• Question: Sticking with the sci-fi theme... is teleportation possible? Have scientists achieved it, if so at what scale?

    Asked by anon-251974 on 29 Apr 2020.
    • Photo: Lori-Ann Foley

      Lori-Ann Foley answered on 29 Apr 2020: last edited 29 Apr 2020 9:48 am


      The idea that teleportation is possible was first suggested in 1993, when it was thought that if something is teleported the original is destroyed and it is a copy that appears at the other end.

      In 1998, physicists at the California Institute of Technology, along with two European groups, teleported a photon, which is a particle of light – and the original did disappear once the copy appeared. In 2012, researchers at the University of Science and Technology of China teleported a photon 97 kilometers – a new record!

      But the way we understand the universe at a quantum level – so where things are the very smallest – says it is not possible to teleport things bigger than photons. And even then what we are teleporting is really information about the particle rather than an actual particle, which is why a copy comes out the other side.
      So at the moment we can teleport information but not people yet. And if we did, it would be copies that came out the other side, not the originals. But an interesting question – does the copy know it is a copy and does it matter! What do you think?
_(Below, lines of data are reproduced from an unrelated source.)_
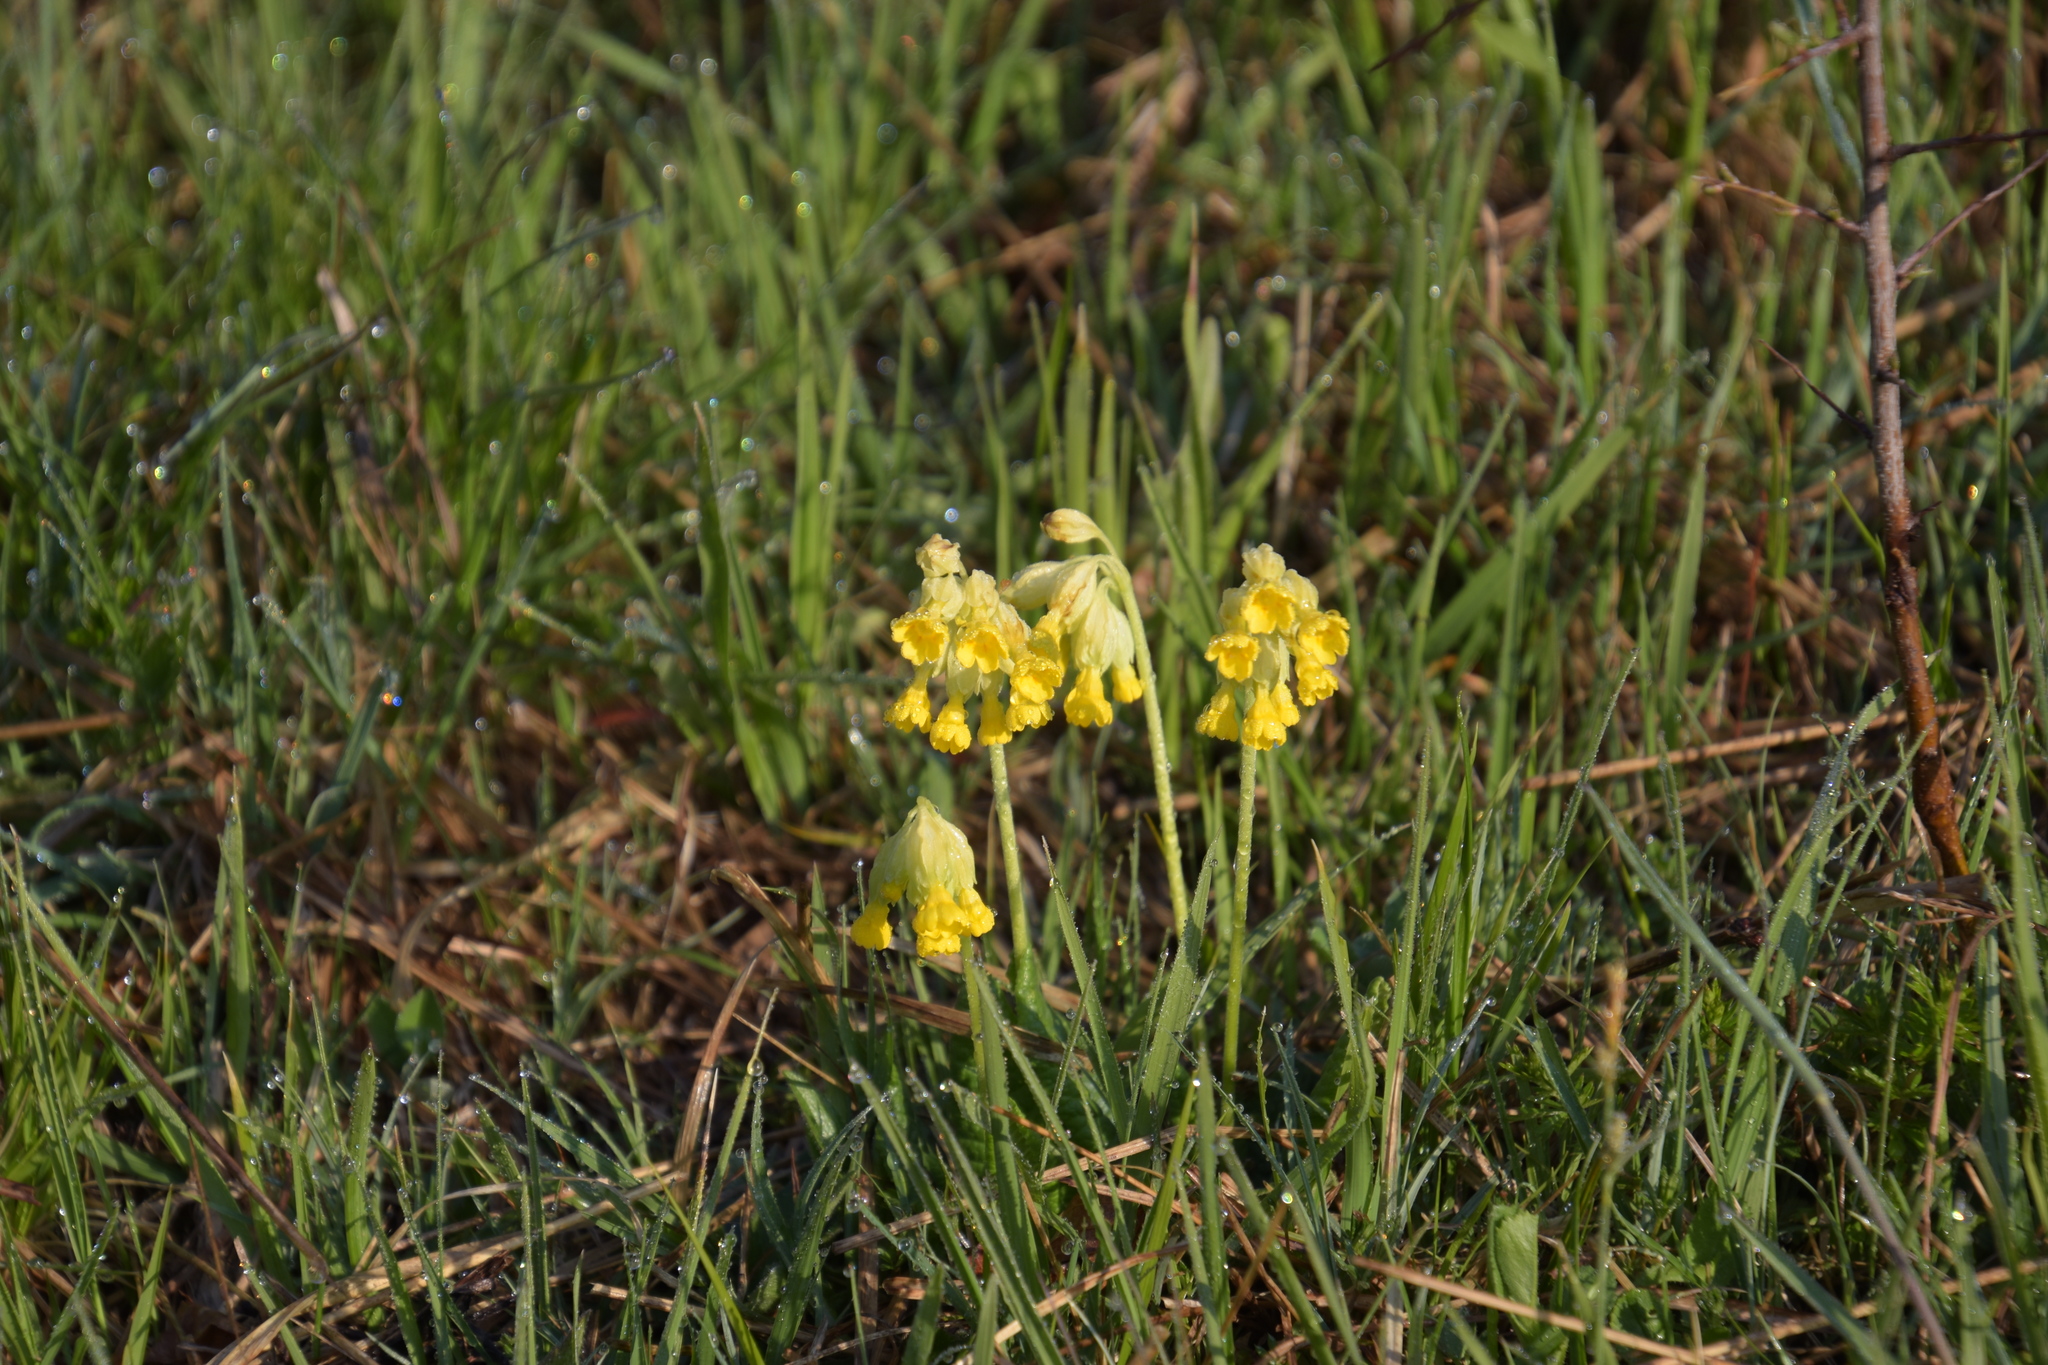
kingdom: Plantae
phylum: Tracheophyta
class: Magnoliopsida
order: Ericales
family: Primulaceae
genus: Primula
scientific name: Primula veris
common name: Cowslip
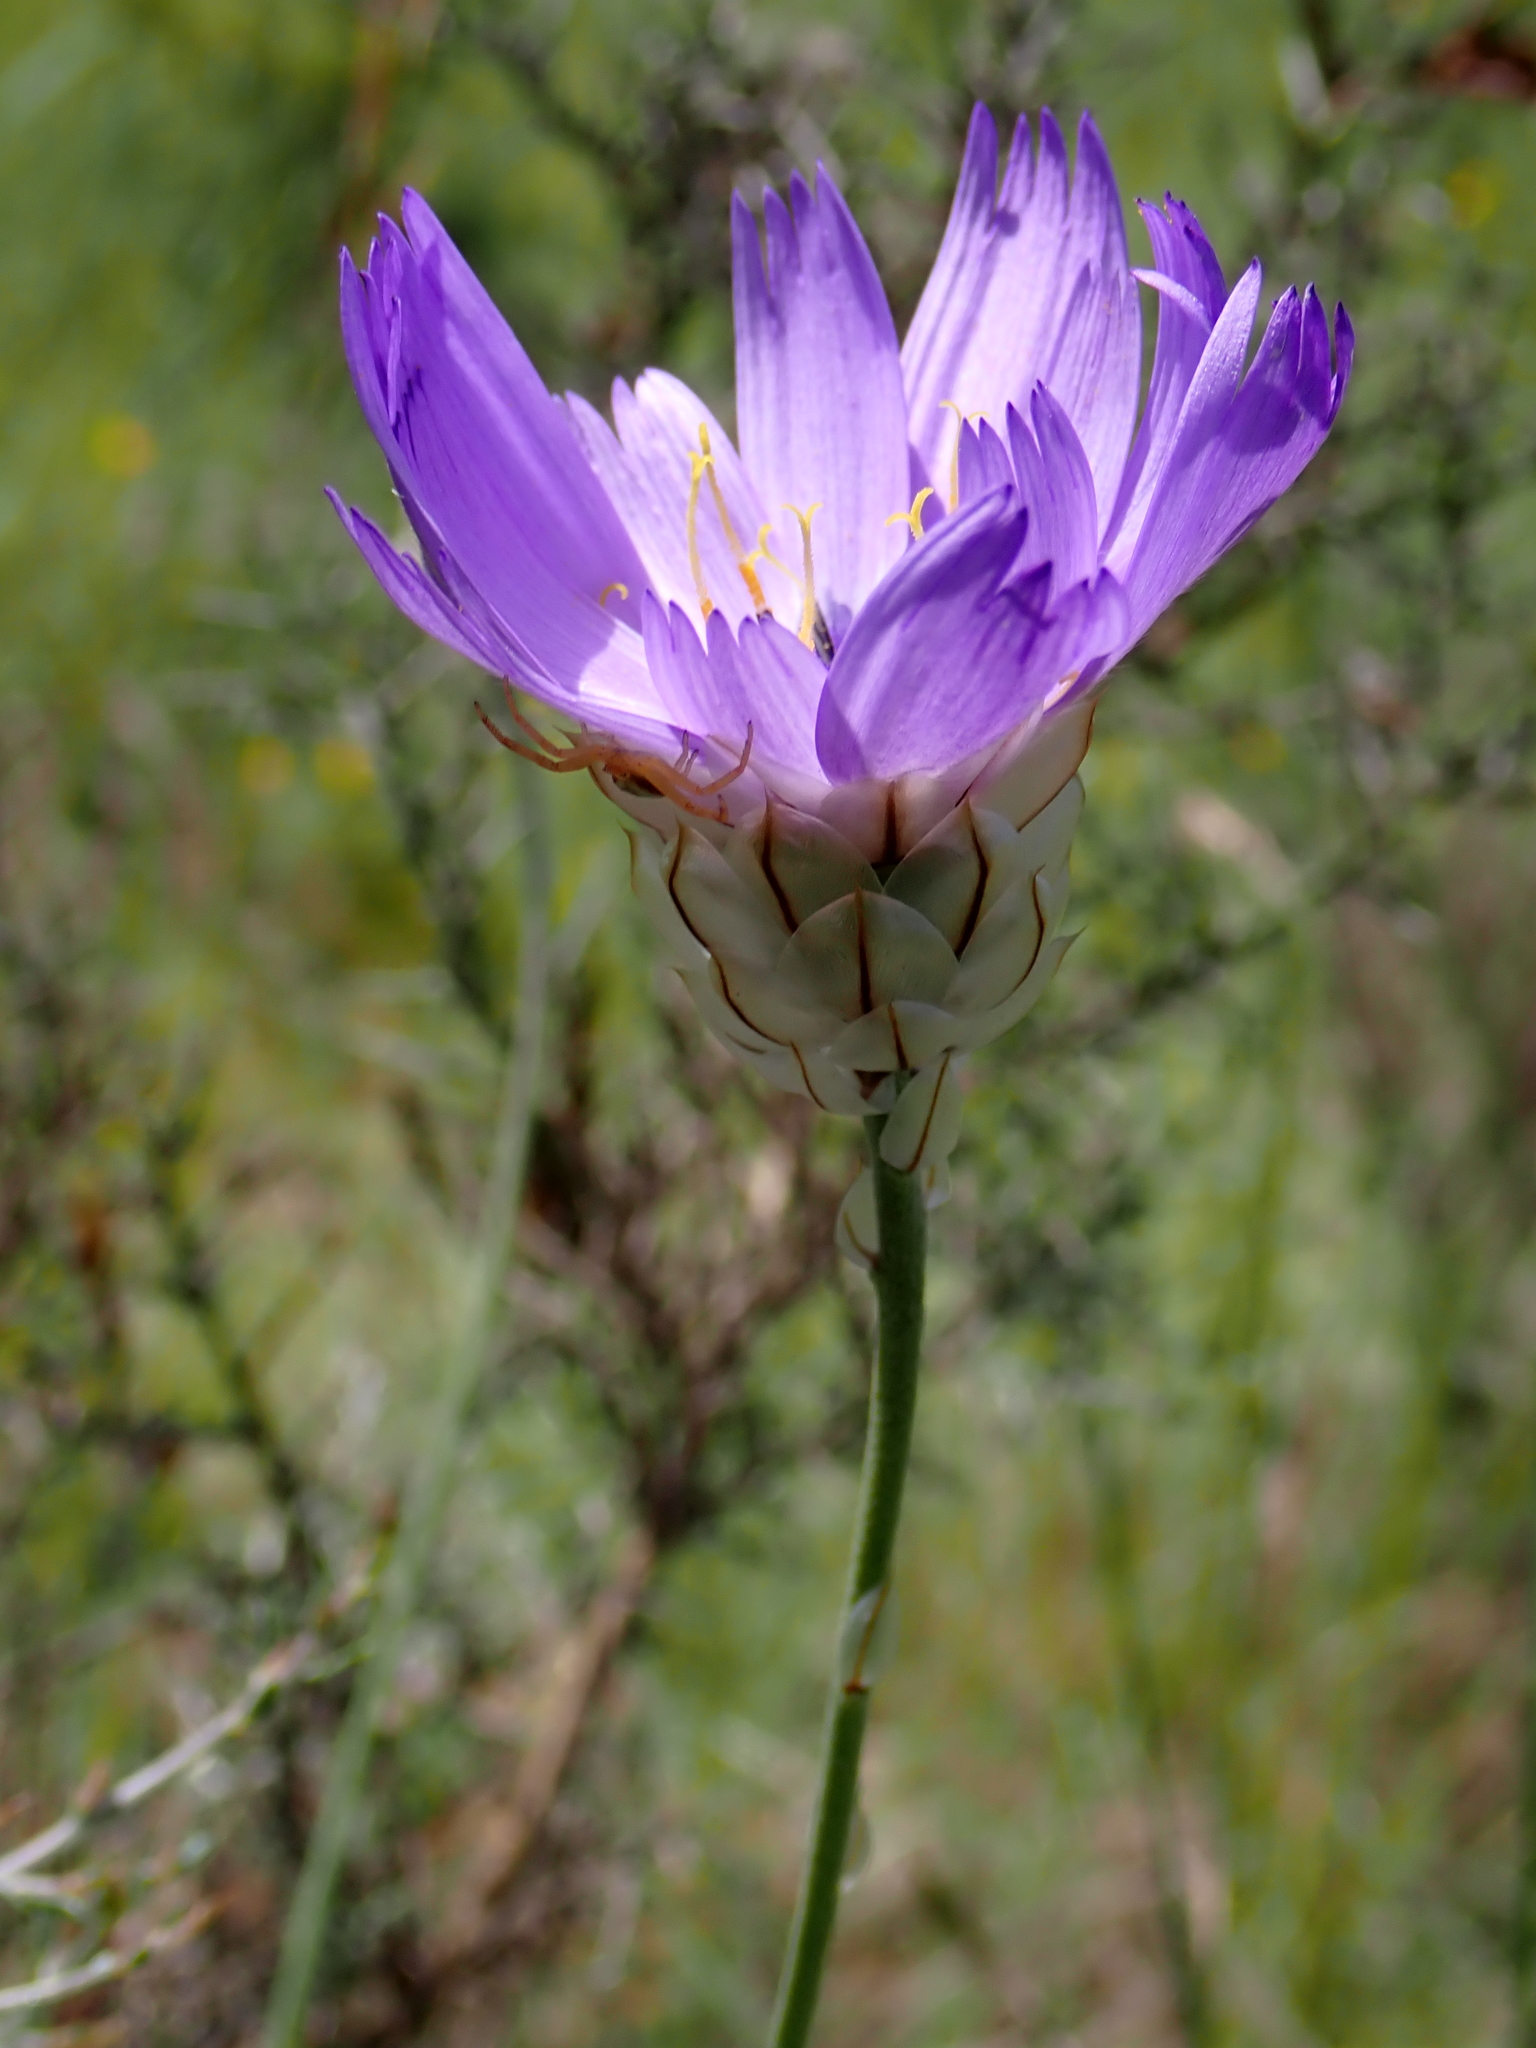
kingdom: Plantae
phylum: Tracheophyta
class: Magnoliopsida
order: Asterales
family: Asteraceae
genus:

    • Photo: Susan Cartwright

      Susan Cartwright answered on 29 Apr 2020:


      I think Lori-Ann’s done a really good job of anwering this. The key point is that what defines a particular photon (or electron, or any other elementary particle) is a set of numbers that tell you its energy, its polarisation state, and so on. If you can modify another photon somewhere else so that it has those exact same numbers, then it is, by that definition, the same particle. Since the interaction that you have to have with the original photon in order to determine these defining numbers actually changes them (imagine trying to find the position of a small ball in a darkened room: the only way to find it is to collide with it, which will cause it to move – so now you know its original position, but it isn’t at that position anymore), you can argue that the original photon has been teleported to the new position.

      The problem with “Three to beam up, Scotty!” is that trying to do this with the approximately 60000000000000000000000000000 (6E28) particles that make up a human body is, well, something of a challenge. And you’d have to do it fast enough that the destruction that you caused from the moment that you started did not affect the states of the final particles that you copied – and likewise at the other end. And you have added to that the problem that Heisenberg’s uncertainty principle limits the precision with which you can measure certain pairs of properties. (Star Trek’s transporters were fitted with (hypothetical, of course) “Heisenberg compensators” to deal with this. When Larry Krauss was writing his book “The Physics of Star Trek” he asked one of the people from the show “How do those work, then?” The answer? “Very well, thank you.”)

      So, if you accept that two photons with identical quantum numbers are in fact the same photon, we can teleport photons. But macroscopic objects are a different story.